This is the first in a three-part series on the booming labour market in the US
When Covid-19 hit Georgia in March 2020, the Atlanta Breakfast Club closed its doors to in-person dining for weeks on end. Since it reopened, diners have flocked back for hefty servings of their famous chicken and waffles. On weekends, the brunch spot is now so busy that it boasts four-hour waiting times for a table.
Owners Osiris Ballard and chef Anthony Sanders have since expanded beyond the original location. In September 2020, they launched a counter-service offshoot and last year they resurrected a shuttered neighbourhood staple owned by another restaurateur.
The biggest hurdle they face is no longer finding customers but the staff to make and serve the food. The grand opening of another branch of the restaurant, scheduled for this summer, will add more pressure to the hunt for chefs, general managers and other staff at a time of fierce competition for workers in one of the tightest labour markets in the US.

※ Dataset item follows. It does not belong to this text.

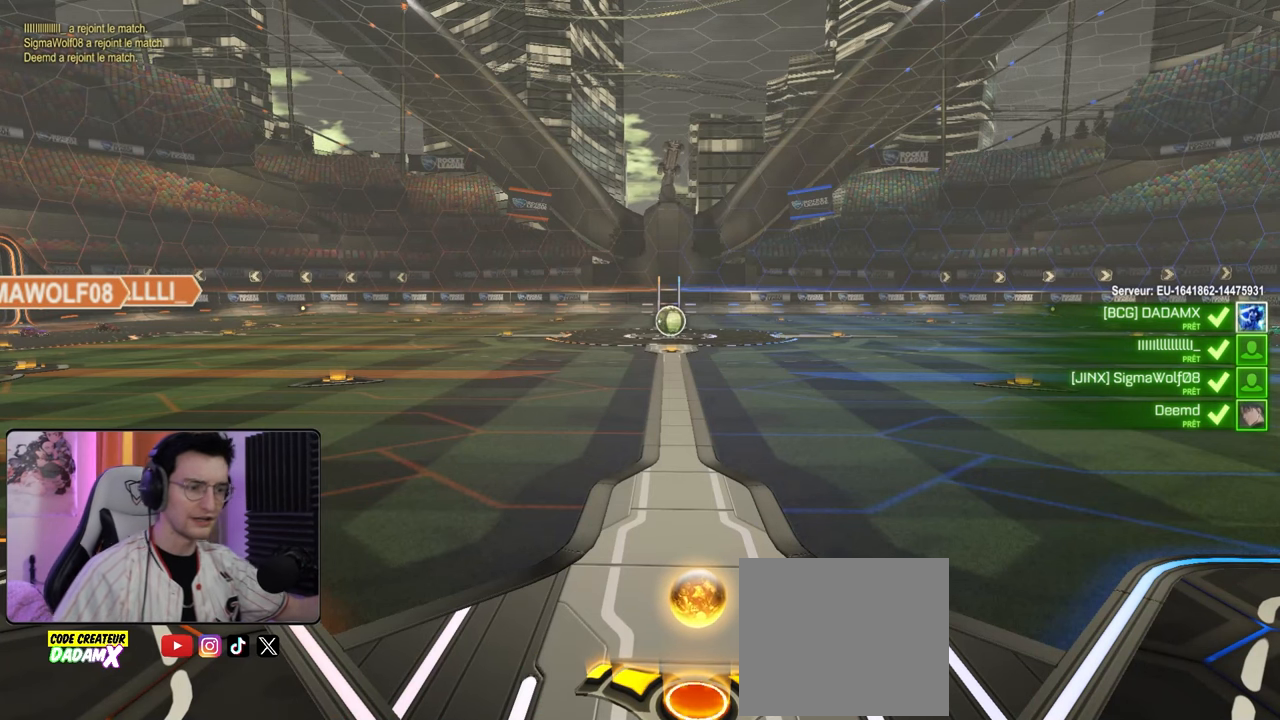
{"buttons": [], "left_stick": "center", "right_stick": "center", "events": []}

Georgia is emblematic of the wider US jobs market, which has roared back to life after one of the sharpest contractions in history thanks to unprecedented fiscal and monetary support for businesses and individuals since the start of the pandemic. An additional $1.9tn of stimulus injected into the economy in early 2021 by President Joe Biden’s administration supercharged that growth.
As of the end of April, almost 95 per cent of the 22mn US jobs that were lost due to the pandemic have been recouped. US employers posted a record 11.5mn job openings in March. But with fewer Americans willing to fill those positions, and a labour force that is still shy of its pre-pandemic size, the result is what Sanders calls “a worker’s market”.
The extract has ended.